Americans largely mistaken about Obama’s record… librarians included?
I don’t read a lot of blogs so I don’t know, but I would guess this story is being blogged like crazy: Yesterday the Washington Post reported a Bloomberg National Poll: “Poll shows Americans don’t know economy expanded with tax cuts.” The story starts:
The Obama administration cut taxes for middle-class Americans, expects to make a profit on the hundreds of billions of dollars spent to rescue Wall Street banks and has overseen an economy that has grown for the past four quarters.
Most voters don’t believe it.
A Bloomberg National Poll conducted Oct. 24-26 finds that by a two-to-one margin, likely voters in the Nov. 2 midterm elections think taxes have gone up, the economy has shrunk, and the billions lent to banks as part of the Troubled Asset Relief Program won’t be recovered.
Obviously, a librarian blogger has to say, “This is an example of why it is important to teach information literacy.”
I want to ask the question, though, if those polled got the facts wrong by a two-to-one margin, isn’t it likely that among those who have it wrong there are a lot of librarians, who presumably should know better? I am just wondering, how many librarians incorrectly believe, along with two out of every three other Americans, that during the Obama Presidency taxes have gone up, the economy has shrunk, and the billions lent to banks as part of the Troubled Asset Relief Program won’t be recovered? How qualified are the majority of us to teach the principles of information literacy that we so value?
5 comments on “Americans largely mistaken about Obama’s record… librarians included?”
I think that you make a valid point here.
In my opinion a large problem with how many librarians view information literacy is that they see it as linear process in which empirical reality yields a series of distinct “facts.” If information literacy educators are unable to teach students how to analyze the discursive framework in which facts are presented then we will not be very successful. We live in a heavily mediated culture dominated by sound bites produced by outlets owned by publicly traded corporations. Social subjects are not the atomistic rational “information seekers” that most information literacy theory presents. Everyone makes sense of the world filtered through a series complex social, economic, and ideological filters and relationships.
When evaluating the economic success or failure of a particular policy people (including librarians) generally rely on their own immediate experiences and preconceptions. Over the past thirty years the top 1% has gobbled up a tremendous share of the wealth, real wages have remained stagnant, and work insecurity has increased dramatically. The media has a done a terrible job in explaining the underlying causes of this situation. One could also argue that the current administration has done very little to challenge the financial sector in concrete ways. The Washington Post article states that we inhabit “an economy that has grown for the past four quarters.” Unfortunately, unemployment has persistently remained above %9. In this environment, it makes sense that people will rely on information that reaffirms their preconceptions.
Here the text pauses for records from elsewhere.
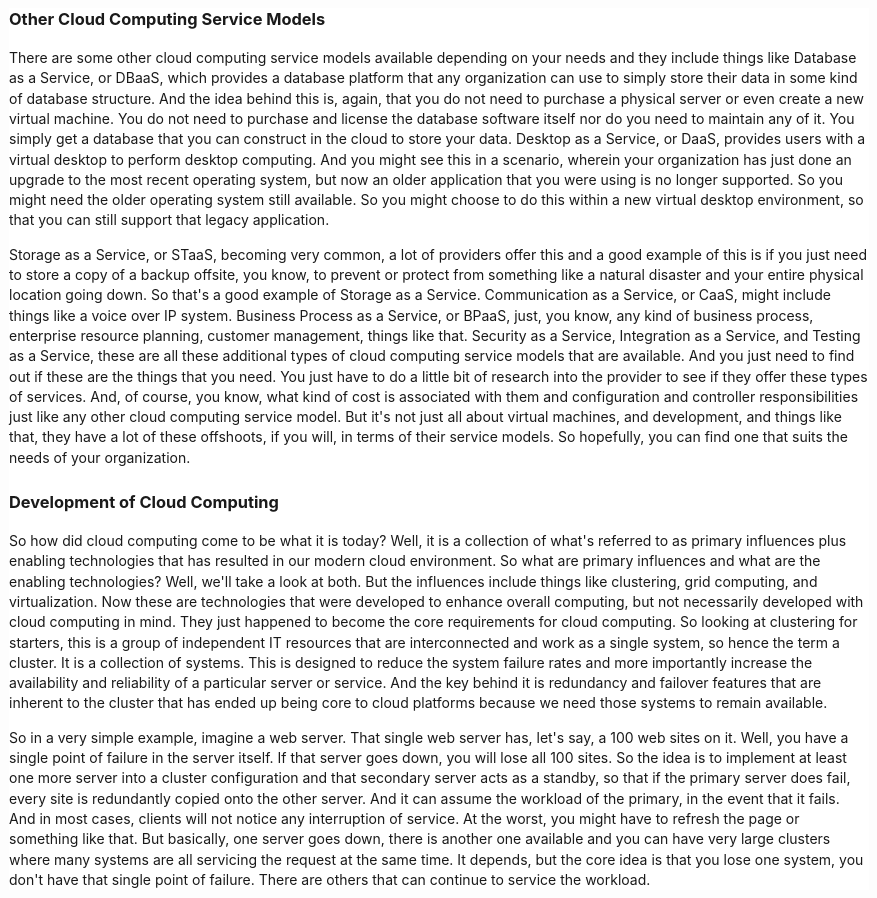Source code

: ### Other Cloud Computing Service Models
There are some other cloud computing service models available depending on your needs and they include things like Database as a Service, or DBaaS, which provides a database platform that any organization can use to simply store their data in some kind of database structure. And the idea behind this is, again, that you do not need to purchase a physical server or even create a new virtual machine. You do not need to purchase and license the database software itself nor do you need to maintain any of it. You simply get a database that you can construct in the cloud to store your data. Desktop as a Service, or DaaS, provides users with a virtual desktop to perform desktop computing. And you might see this in a scenario, wherein your organization has just done an upgrade to the most recent operating system, but now an older application that you were using is no longer supported. So you might need the older operating system still available. So you might choose to do this within a new virtual desktop environment, so that you can still support that legacy application.

Storage as a Service, or STaaS, becoming very common, a lot of providers offer this and a good example of this is if you just need to store a copy of a backup offsite, you know, to prevent or protect from something like a natural disaster and your entire physical location going down. So that's a good example of Storage as a Service. Communication as a Service, or CaaS, might include things like a voice over IP system. Business Process as a Service, or BPaaS, just, you know, any kind of business process, enterprise resource planning, customer management, things like that. Security as a Service, Integration as a Service, and Testing as a Service, these are all these additional types of cloud computing service models that are available. And you just need to find out if these are the things that you need. You just have to do a little bit of research into the provider to see if they offer these types of services. And, of course, you know, what kind of cost is associated with them and configuration and controller responsibilities just like any other cloud computing service model. But it's not just all about virtual machines, and development, and things like that, they have a lot of these offshoots, if you will, in terms of their service models. So hopefully, you can find one that suits the needs of your organization.

### Development of Cloud Computing
So how did cloud computing come to be what it is today? Well, it is a collection of what's referred to as primary influences plus enabling technologies that has resulted in our modern cloud environment. So what are primary influences and what are the enabling technologies? Well, we'll take a look at both. But the influences include things like clustering, grid computing, and virtualization. Now these are technologies that were developed to enhance overall computing, but not necessarily developed with cloud computing in mind. They just happened to become the core requirements for cloud computing. So looking at clustering for starters, this is a group of independent IT resources that are interconnected and work as a single system, so hence the term a cluster. It is a collection of systems. This is designed to reduce the system failure rates and more importantly increase the availability and reliability of a particular server or service. And the key behind it is redundancy and failover features that are inherent to the cluster that has ended up being core to cloud platforms because we need those systems to remain available.

So in a very simple example, imagine a web server. That single web server has, let's say, a 100 web sites on it. Well, you have a single point of failure in the server itself. If that server goes down, you will lose all 100 sites. So the idea is to implement at least one more server into a cluster configuration and that secondary server acts as a standby, so that if the primary server does fail, every site is redundantly copied onto the other server. And it can assume the workload of the primary, in the event that it fails. And in most cases, clients will not notice any interruption of service. At the worst, you might have to refresh the page or something like that. But basically, one server goes down, there is another one available and you can have very large clusters where many systems are all servicing the request at the same time. It depends, but the core idea is that you lose one system, you don't have that single point of failure. There are others that can continue to service the workload.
However, the goal of an educator should be to teach students how understand the difference between empirical reality and an interpretative framework. Not because human beings are supremely rational, but because an interpretative framework that values empirical reality makes for a better society.
Thanks for your insights, Jonathan.
Librarians are just as succeptable to the “talking points” of either side as the rest of the crowd, especially if they do not investigate the “news” beyond watching TV.
The tax thing was, as Axelrod said, badly handled because they decided to dole it out little by little in the hope that people would spend it rather than save it, as they might if they got a single $200 check/deduction (or whatever it was). The admin is now paying for that blunder.
The real question is, if the librarian DOES get it right, would the public believe them? I have read several articles/news pieces (http://www.npr.org/templates/story/story.php?storyId=128490874) that say that if one has a passionate belief (Obama is a Muslim, whathaveyou), information to the contrary actually strengthens your belief in the wrong thing! This does not relieve the librarian of their duty to offer information, but I do feel for those who go through the trouble and effort only to have it fall on deaf ears.